Set exercise 1 = In the Uncle Joe column on trapping, what is the passage starting at "Would you rather" and ending at "doing is wrong?" with "wildlife management tool" swapped for "conservation practice"?
Set exercise 2 = According to the Uncle Joe column on trapping, which animals do trappers attempt to kill?
Set exercise 3 = Can you take the Uncle Joe column on trapping further from where it stops?

Excerpted text =
By Joe Miele
Got a question for Uncle Joe? You can e-mail it to [email protected] .
Would you rather snail mail your question? Send it to:
Ask Uncle Joe, c/o Wildlife Watch, Box 562, New Paltz,
Uncle Joe gets a lot of mail so don't be offended if he
cannot answer your question in the Courier. Heck, he's gotta work
a day job, too.
Dear Uncle Joe,
Trapping is an important wildlife management tool that
takes the best interests of the animals into consideration. As a
trapper, I'm proud to continue the tradition that made America what
it is today. How can you say what we're doing is wrong?
Roy - Nacogdoches, TX
Far from doing what is in the best interests of animals,
trapping does what's in *your* best interest - namely, to put a few
dollars in your pocket so you can buy another can of Skoal. Trappers
attempt to kill only animals whose fur has marketable value (though
many others die in the traps). Pick up any trapping magazine and
you will see trappers posing for pictures with their trophies. If
you truly cared about the health of the species, you'd leave the
largest and healthiest animals alone to reproduce stronger, healthier
offspring. Instead of doing that, you kill these animals and sell
their skins at auction or to a fur buyer. Where is the conservation
value in that?

Supplied information =
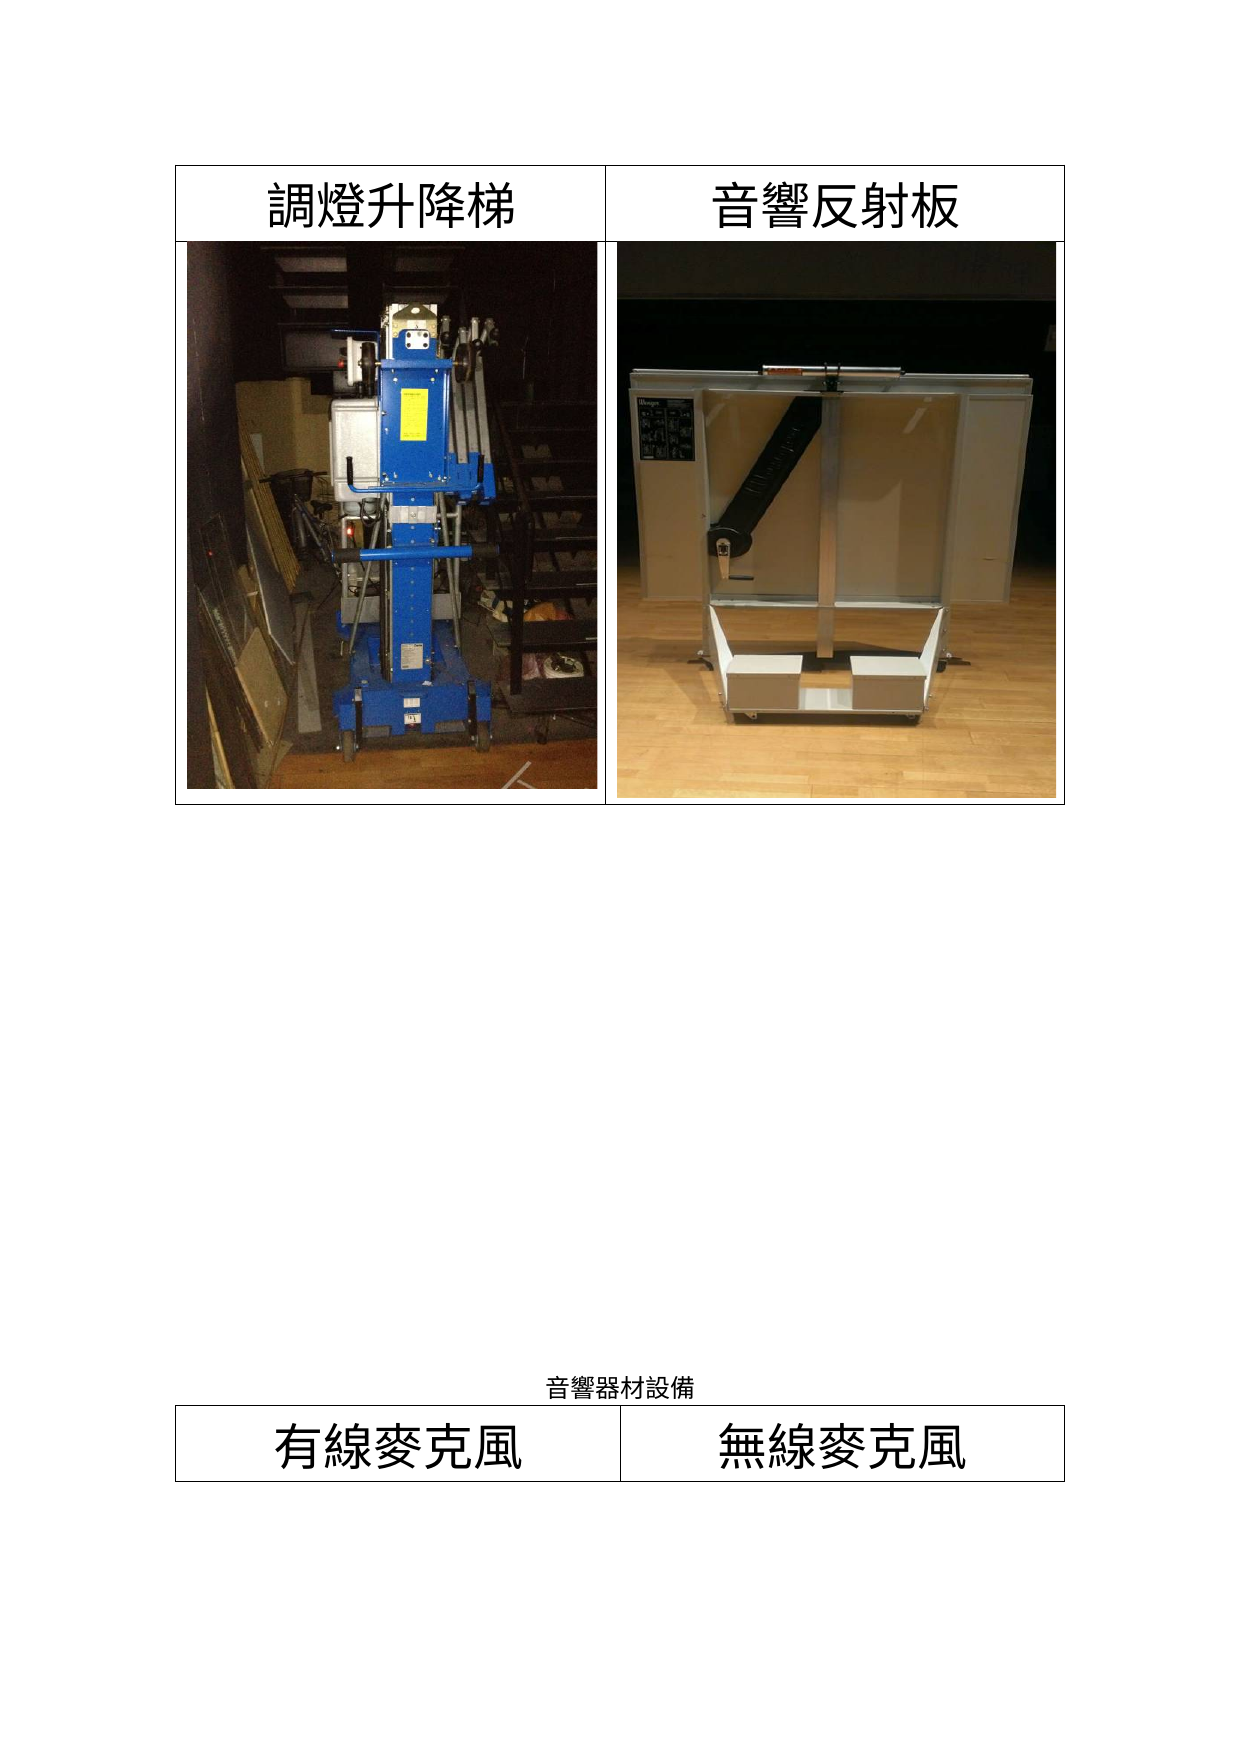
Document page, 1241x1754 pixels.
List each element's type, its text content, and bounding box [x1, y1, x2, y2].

Response 1 =
Would you rather snail mail your question? Send it to:
Ask Uncle Joe, c/o Wildlife Watch, Box 562, New Paltz,
Uncle Joe gets a lot of mail so don't be offended if he
cannot answer your question in the Courier. Heck, he's gotta work
a day job, too.
Dear Uncle Joe,
Trapping is an important conservation practice that
takes the best interests of the animals into consideration. As a
trapper, I'm proud to continue the tradition that made America what
it is today. How can you say what we're doing is wrong?

Response 2 = Only animals whose fur has marketable value.

Response 3 =
You are right that trapping once played a part in making
America what it is today. But slavery also helped to build America,
and I doubt (or at least, I hope) that you would not like to see
that tradition revived. Traditions need not continue just because
they have been practiced for millennia. American Indians no longer
send their elders off to die alone in the mountains, English Kings
no longer behead their wives when they "fail" to give birth
to male children, and local law enforcement no longer locks people
in stocks and pillories for punishment. Trapping, while definitely
a "tradition," is a violent practice that should be relegated
to the history books.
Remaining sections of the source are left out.